Summary
A system for automatically generating test inputs for and testing the output of PHP web applications is described. Input that maximizes coverage is generated via concolic (concrete and symbolic) execution of the PHP code, tracking user input as it travels through the program and accumulating execution path constraints when variables tagged as input are involved in conditionals. New inputs are generated by successively negating elements of each path constraint and using a constraint solver in conjunction with a test input generator to generate new inputs that satisfy the mutated path constraints.
This process is repeated on successive sets of path constraints. PHP errors as well as HTML validity errors are considered bugs and are tracked in a database along with the path constraints and particular choice of inputs that triggered them. The architecture of the system is described as well as each individual component: executor (shadow interpreter, database manager), bug finder (oracle, bug report repository, input minimizer) and input generator (symbolic driver, constraint solver, value generator).
The results of executing the tool on four open source PHP projects is provided along with comparisons versus random test input generation and a static analysis tool that uses a substantially different approach.
Comments
The process of tracking which variables are associated with inputs and constructing a set of execution path constraints that identify a particular unique execution path through the program seems to be a powerful technique, though it apparently did not originate in this paper. Their main contribution seems to be being crazy enough to do this for PHP and ironing out some of the resultant wrinkles. They also claim that using an HTML validator to identify a larger class of program “failures” is a novel contribution. Fair enough, but I don’t think it’s as big a deal as they make it out to be.
They also had to punt somewhat on simulating user input and handling session state. For scripts that output form buttons or other means by which a user would provide input and cause a new script to be executed, they manually added some code to make that input appear as if it were an input to the original page and then added a switch statement that executed the subsequent page inline, tacking its output onto the output of the first page. That’s clever and expedient, but it also side-steps one of the hard and possibly interesting challenges of testing web applications. To be fair, they clearly point out this limitation and claim to be working on it.
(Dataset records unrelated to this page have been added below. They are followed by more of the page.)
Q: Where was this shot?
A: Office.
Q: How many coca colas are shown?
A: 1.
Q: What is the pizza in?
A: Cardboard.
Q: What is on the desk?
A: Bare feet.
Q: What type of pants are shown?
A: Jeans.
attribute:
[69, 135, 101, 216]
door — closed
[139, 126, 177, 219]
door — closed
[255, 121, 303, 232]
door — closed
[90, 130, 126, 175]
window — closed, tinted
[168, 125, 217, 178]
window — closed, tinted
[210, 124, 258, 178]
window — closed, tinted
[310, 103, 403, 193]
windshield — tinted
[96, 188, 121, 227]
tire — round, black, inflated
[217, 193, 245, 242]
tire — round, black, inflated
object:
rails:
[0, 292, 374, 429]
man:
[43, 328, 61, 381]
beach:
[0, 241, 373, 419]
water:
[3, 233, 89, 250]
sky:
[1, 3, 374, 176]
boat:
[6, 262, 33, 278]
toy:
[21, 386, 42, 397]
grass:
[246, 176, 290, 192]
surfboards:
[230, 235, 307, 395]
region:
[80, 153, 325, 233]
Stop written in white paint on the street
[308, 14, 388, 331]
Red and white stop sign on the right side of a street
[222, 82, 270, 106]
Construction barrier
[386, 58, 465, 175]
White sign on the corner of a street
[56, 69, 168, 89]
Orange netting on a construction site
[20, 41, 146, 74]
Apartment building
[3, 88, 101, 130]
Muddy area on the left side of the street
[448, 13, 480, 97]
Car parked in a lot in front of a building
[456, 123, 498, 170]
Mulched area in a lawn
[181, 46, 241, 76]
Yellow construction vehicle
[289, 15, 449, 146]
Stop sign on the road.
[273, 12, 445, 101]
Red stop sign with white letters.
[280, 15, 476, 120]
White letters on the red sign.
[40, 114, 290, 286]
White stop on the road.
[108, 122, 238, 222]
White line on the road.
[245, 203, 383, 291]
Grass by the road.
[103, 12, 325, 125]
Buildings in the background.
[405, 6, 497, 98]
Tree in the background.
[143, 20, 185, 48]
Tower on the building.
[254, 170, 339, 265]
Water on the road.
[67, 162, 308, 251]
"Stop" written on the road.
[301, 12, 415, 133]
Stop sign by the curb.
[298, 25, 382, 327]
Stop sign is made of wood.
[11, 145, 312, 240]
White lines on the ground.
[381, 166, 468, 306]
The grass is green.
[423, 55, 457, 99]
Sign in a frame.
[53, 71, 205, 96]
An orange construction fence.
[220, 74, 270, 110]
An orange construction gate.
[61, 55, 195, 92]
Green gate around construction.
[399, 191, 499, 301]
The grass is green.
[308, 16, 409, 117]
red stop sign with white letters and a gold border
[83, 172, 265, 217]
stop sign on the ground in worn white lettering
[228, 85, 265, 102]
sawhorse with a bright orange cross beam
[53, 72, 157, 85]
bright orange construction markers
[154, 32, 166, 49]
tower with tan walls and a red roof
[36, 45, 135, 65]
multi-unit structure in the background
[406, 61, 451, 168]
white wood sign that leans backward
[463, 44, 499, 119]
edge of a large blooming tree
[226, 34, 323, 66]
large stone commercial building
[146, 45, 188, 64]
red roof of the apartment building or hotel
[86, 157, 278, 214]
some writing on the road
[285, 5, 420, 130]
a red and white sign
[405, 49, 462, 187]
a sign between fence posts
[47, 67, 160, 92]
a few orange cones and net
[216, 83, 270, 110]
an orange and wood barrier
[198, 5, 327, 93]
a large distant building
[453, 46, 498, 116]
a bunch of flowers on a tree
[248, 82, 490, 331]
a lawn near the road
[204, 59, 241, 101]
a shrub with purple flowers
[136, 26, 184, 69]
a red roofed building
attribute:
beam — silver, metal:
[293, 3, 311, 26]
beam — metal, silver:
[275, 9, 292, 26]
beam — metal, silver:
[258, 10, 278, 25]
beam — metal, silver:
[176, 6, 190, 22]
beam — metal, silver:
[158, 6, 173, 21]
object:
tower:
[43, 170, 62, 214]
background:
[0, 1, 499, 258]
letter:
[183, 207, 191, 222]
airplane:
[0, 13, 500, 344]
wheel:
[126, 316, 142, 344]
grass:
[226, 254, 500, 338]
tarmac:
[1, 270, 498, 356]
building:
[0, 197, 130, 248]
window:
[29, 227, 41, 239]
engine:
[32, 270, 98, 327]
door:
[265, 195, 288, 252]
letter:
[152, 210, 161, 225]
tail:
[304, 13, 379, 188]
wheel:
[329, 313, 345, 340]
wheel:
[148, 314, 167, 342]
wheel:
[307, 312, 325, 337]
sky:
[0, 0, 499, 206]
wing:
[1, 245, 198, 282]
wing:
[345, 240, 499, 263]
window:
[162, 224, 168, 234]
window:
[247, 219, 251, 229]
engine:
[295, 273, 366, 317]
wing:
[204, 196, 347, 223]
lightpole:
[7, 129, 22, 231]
I applaud the extra effort put into making the results actually useful to a developer using them to find and fix bugs in their application. They go to extra trouble to track the particular line of PHP code that triggers the script failure or that emits the malformed HTML and they include that information in their bug reports. They also take the trouble to merge reports that generate essentially the same failures and make efforts to minimize the path constraints needed to trigger a failure such that they usually provide the minimum set of inputs needed to reproduce a bug.